> _What you need to do_
1. Update the message on compressed pristines by giving everything from "1.  Filesystem compression." down to "maintenance cost." again, with "Subversion" replaced by "the working copy library".
2. Decide whether each statement agrees with the message on compressed pristines, and support each yes or no with the deciding words quoted from it. (a) The message says compression can be done under Windows with NTFS. (b) The message says all API consumers can read the data through svn_stream_t. (c) The message says handing compression to a third-party system would increase the ongoing maintenance cost.

> _Document passage_

++++

Re: Compressed Pristines (Summary)

Julian Foad Mon, 02 Apr 2012 03:16:41 -0700

Hi Ashnod.

1.  Filesystem compression.


Would you like to assess the 
feasibility of compressing the pristine store by re-mounting the 
"pristines" subdirectory as a compressed subtree in the operating 
system's file system?  This can be done (I believe) under Windows with 
NTFS <http://support.microsoft.com/kb/307987> and under Linux with 
FUSE-compress 
<http://code.google.com/p/fusecompress/>.  Certainly the 
trade-offs are different, compared with implementing compression inside 
Subversion, but delegating the task to a third-party 
subsytem could give us a huge advantage in terms of reducing the ongoing 
maintenance cost.


2.  Uncompressed copies.

There has been a lot of discussion about achieving maximal compression by 
exploiting properties of similarity, ordering, and so on.  That is an 
interesting topic.  However, compression is notthe only thing the pristine 
store needs to do.

The pristine store implementation also needs to provide *uncompressed* copies 
of the files.  Some of the API consumers can and should read the data through 
svn_stream_t; this is the easy part.  Other API consumers -- primarily those 
that invoke an external 'diff' tool -- need to be given access to a complete 
uncompressed file on disk.

++++

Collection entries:
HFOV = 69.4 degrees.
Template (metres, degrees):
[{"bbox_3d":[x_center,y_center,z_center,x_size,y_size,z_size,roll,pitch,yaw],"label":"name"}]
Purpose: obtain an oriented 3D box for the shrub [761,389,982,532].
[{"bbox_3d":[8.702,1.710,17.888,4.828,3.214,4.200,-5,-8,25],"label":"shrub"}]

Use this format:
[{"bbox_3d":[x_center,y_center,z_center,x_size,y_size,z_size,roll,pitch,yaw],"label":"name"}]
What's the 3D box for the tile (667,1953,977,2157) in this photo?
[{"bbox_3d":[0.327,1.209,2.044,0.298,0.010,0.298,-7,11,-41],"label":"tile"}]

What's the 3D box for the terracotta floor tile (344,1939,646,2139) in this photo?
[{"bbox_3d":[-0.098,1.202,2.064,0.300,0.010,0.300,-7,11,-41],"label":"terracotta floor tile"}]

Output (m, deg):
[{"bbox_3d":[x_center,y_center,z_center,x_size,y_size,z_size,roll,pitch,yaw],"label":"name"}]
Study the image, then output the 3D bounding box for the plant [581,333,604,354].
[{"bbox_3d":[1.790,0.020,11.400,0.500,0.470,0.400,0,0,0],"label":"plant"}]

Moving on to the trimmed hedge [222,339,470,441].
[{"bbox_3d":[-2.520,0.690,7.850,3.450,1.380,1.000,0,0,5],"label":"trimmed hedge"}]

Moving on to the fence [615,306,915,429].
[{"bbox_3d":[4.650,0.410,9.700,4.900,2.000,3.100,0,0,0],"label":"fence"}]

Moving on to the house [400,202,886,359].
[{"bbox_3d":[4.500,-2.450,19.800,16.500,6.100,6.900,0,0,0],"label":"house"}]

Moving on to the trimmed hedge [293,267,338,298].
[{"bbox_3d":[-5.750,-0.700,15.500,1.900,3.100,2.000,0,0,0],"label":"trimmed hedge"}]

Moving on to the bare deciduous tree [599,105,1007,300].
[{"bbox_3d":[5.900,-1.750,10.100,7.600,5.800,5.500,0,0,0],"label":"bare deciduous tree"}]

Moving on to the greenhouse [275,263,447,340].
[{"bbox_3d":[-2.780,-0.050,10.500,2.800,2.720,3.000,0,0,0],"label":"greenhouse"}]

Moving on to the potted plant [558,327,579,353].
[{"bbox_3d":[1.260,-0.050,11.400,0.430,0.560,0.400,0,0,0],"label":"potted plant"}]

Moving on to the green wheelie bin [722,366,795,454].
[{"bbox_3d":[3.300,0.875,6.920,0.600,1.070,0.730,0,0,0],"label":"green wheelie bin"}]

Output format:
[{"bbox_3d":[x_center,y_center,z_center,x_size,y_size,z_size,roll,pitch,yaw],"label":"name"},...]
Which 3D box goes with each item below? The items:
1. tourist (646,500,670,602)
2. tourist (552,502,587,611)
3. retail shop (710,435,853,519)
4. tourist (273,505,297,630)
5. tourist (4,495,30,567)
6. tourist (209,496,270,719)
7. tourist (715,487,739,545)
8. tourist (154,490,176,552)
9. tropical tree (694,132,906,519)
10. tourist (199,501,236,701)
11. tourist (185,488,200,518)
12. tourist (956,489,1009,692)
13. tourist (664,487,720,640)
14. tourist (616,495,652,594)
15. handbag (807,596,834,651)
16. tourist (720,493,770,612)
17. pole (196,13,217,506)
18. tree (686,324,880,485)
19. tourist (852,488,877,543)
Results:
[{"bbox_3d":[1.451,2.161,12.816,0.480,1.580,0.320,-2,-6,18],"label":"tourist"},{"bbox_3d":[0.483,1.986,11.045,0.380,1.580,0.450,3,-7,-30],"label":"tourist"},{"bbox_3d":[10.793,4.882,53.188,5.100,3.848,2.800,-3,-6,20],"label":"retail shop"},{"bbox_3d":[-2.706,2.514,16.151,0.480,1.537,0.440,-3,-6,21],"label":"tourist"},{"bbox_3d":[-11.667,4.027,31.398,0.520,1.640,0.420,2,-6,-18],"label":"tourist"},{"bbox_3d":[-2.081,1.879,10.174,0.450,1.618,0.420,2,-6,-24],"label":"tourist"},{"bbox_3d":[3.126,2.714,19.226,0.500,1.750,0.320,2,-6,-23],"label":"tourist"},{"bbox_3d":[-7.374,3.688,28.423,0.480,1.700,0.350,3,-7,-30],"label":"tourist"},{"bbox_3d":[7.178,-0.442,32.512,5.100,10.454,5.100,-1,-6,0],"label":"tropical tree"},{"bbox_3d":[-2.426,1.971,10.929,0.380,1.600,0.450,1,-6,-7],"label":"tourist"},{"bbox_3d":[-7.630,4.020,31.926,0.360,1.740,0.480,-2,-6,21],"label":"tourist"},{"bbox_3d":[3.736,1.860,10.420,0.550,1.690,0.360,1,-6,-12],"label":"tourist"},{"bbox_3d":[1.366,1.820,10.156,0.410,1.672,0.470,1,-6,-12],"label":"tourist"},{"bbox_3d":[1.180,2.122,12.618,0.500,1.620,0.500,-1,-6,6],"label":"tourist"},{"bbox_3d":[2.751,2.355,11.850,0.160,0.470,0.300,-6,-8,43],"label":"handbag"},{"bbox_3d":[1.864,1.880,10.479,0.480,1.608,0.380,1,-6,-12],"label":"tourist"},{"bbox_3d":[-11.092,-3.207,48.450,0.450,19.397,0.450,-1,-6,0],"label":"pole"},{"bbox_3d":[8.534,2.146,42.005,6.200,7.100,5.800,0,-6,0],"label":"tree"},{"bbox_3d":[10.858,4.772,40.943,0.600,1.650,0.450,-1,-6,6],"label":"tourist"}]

++++

> _Solutions below_
1.
1.  Filesystem compression.


Would you like to assess the 
feasibility of compressing the pristine store by re-mounting the 
"pristines" subdirectory as a compressed subtree in the operating 
system's file system?  This can be done (I believe) under Windows with 
NTFS <http://support.microsoft.com/kb/307987> and under Linux with 
FUSE-compress 
<http://code.google.com/p/fusecompress/>.  Certainly the 
trade-offs are different, compared with implementing compression inside 
the working copy library, but delegating the task to a third-party 
subsytem could give us a huge advantage in terms of reducing the ongoing 
maintenance cost.

2.
(a) Yes: "This can be done (I believe) under Windows with NTFS"
(b) No: "Other API consumers -- primarily those that invoke an external 'diff' tool -- need to be given access to a complete uncompressed file on disk."
(c) No: "could give us a huge advantage in terms of reducing the ongoing maintenance cost"